CAR T-cell therapy is a new type of immunotherapy that uses the patient’s genetically modified immune T-cells to attack cancer cells. In 2017, the FDA approved the first 2 CAR T-cell therapies for several types of blood cancer.
First Gene Therapy
In August 2017, the FDA approved Kymriah (tisagenlecleucel; from Novartis) for young patients with relapsed or refractory B-cell acute lymphoblastic leukemia (ALL), a CAR T-cell immunotherapy. Kymriah was the first gene therapy ever to receive approval by the FDA, ushering in a new type of immunotherapy for patients with cancer.
Kymriah is the first drug that uses the patient’s genetically modified immune T-cells to target the leukemia cells associated with CD19 antigens. These reprogrammed cells are then put back into the patient to fight cancer cells.
Commenting on this new milestone, FDA Commissioner Scott Gottlieb, MD, said, “We’re entering a new frontier in medical innovation with the ability to reprogram a patient’s own cells to attack a deadly cancer. New technologies such as gene and cell therapies hold out the potential to transform medicine.”
Peter Marks, MD, PhD, Director of the FDA’s Center for Biologics Evaluation and Research, noted, “Kymriah is a first-of-its-kind treatment approach that fills an important unmet need for children and young adults with this serious disease.”
In the clinical trial that led to its approval, 83% of patients who received Kymriah showed positive response to therapy within 3 months.
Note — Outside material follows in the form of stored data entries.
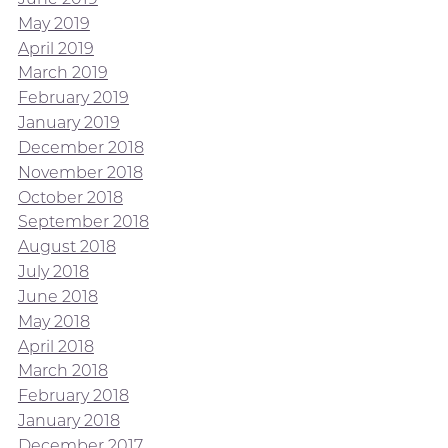
May 2019
April 2019
March 2019
February 2019
January 2019
December 2018
November 2018
October 2018
September 2018
August 2018
July 2018
June 2018
May 2018
April 2018
March 2018
February 2018
January 2018
December 2017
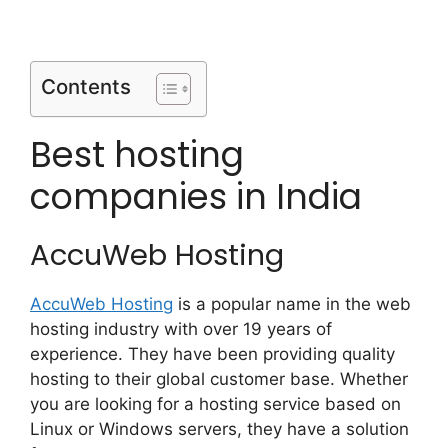
Contents
Best hosting
companies in India
AccuWeb Hosting
AccuWeb Hosting
is a popular name in the web
hosting industry with over 19 years of
experience. They have been providing quality
hosting to their global customer base. Whether
you are looking for a hosting service based on
Linux or Windows servers, they have a solution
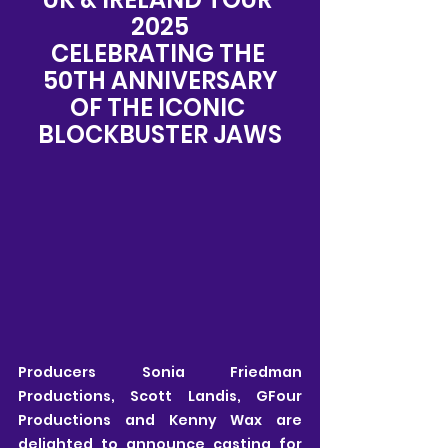
2025
CELEBRATING THE 
50TH ANNIVERSARY
OF THE ICONIC 
BLOCKBUSTER JAWS
Producers Sonia Friedman 
Productions, Scott Landis, GFour 
Productions and Kenny Wax are 
delighted to announce casting for 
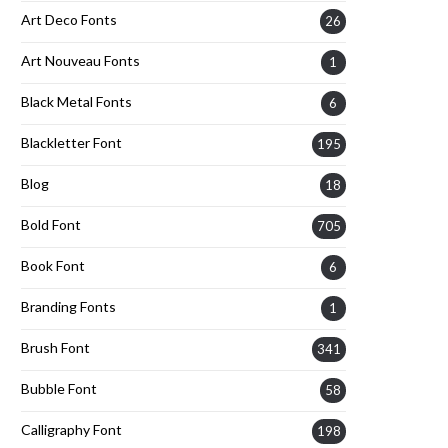
Art Deco Fonts
26
Art Nouveau Fonts
1
Black Metal Fonts
6
Blackletter Font
195
Blog
18
Bold Font
705
Book Font
6
Branding Fonts
1
Brush Font
341
Bubble Font
58
Calligraphy Font
198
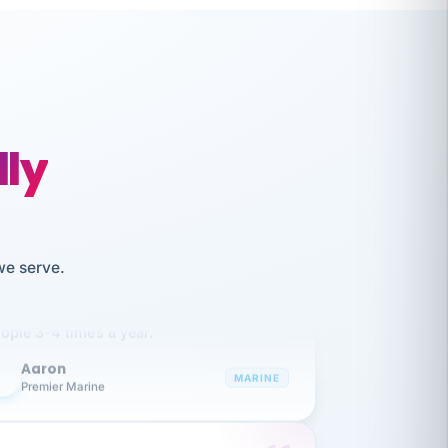
lly
like working together and haven't
we serve.
itched companies even though I have
ople 3-4 times a year.
Aaron
A
MARINE
Premier Marine
 has been an absolute pleasure to work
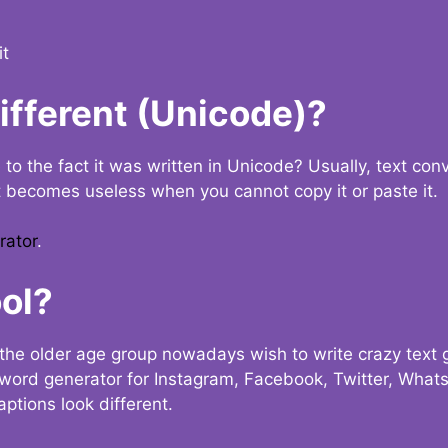
it
Different (Unicode)?
e to the fact it was written in Unicode? Usually, text con
t becomes useless when you cannot copy it or paste it.
rator
.
ol?
the older age group nowadays wish to write crazy text
y word generator for Instagram, Facebook, Twitter, What
ptions look different.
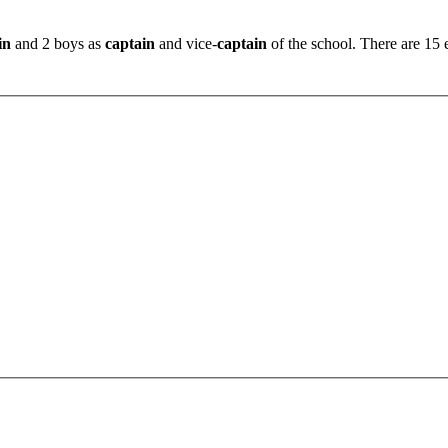
in
and 2 boys as
captain
and vice-
captain
of the school. There are 15 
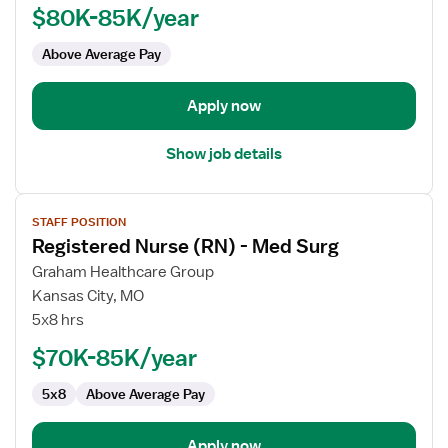
$80K-85K/year
-
Home
Above Average Pay
Health
Hospice
Apply now
Show job details
View
STAFF POSITION
job
Registered Nurse (RN) - Med Surg
details
for
Graham Healthcare Group
Registered
Kansas City, MO
Nurse
5x8 hrs
(RN)
$70K-85K/year
-
Med
5x8
Above Average Pay
Surg
Apply now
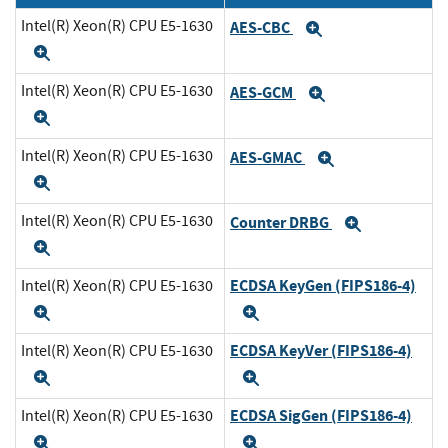
Intel(R) Xeon(R) CPU E5-1630
AES-CBC
Expand
Expand
Intel(R) Xeon(R) CPU E5-1630
AES-GCM
Expand
Expand
Intel(R) Xeon(R) CPU E5-1630
AES-GMAC
Expand
Expand
Intel(R) Xeon(R) CPU E5-1630
Counter DRBG
Expand
Expand
ECDSA KeyGen (FIPS186-4)
Intel(R) Xeon(R) CPU E5-1630
Expand
Expand
ECDSA KeyVer (FIPS186-4)
Intel(R) Xeon(R) CPU E5-1630
Expand
Expand
ECDSA SigGen (FIPS186-4)
Intel(R) Xeon(R) CPU E5-1630
Expand
Expand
Although highly effective, like most immunotherapies, Kymriah is associated with serious side effects, including cytokine-release syndrome and neurologic effects, which could be life-threatening.
Second Gene Therapy
A few weeks later, in October 2017, the FDA approved the second gene therapy, Yescarta (axicabtagene ciloleucel; from Kite Pharma), another CAR T-cell immunotherapy, for the treatment of adults with several types of relapsed or refractory large B-cell lymphoma (after 2 or more lines of therapy), including unspecified diffuse large B-cell lymphoma (DLBCL), primary mediastinal large B-cell lymphoma, high-grade B-cell lymphoma, and DLBCL arising from follicular lymphoma.
“Today marks another milestone in the development of a whole new scientific paradigm for the treatment of serious diseases. In just several decades, gene therapy has gone from being a promising concept to a practical solution to deadly and largely untreatable forms of cancer,” Dr. Gottlieb said.
“The approval of Yescarta brings this innovative class of CAR-T cell therapies to an additional group of cancer patients with few other options––those adults with certain types of lymphoma that have not responded to previous treatments,” added Dr. Marks.
As with Kymriah, Yescarta may cause serious, potentially life-threatening side effects, including cytokine-release syndrome and neurologic toxicities that must be reported immediately.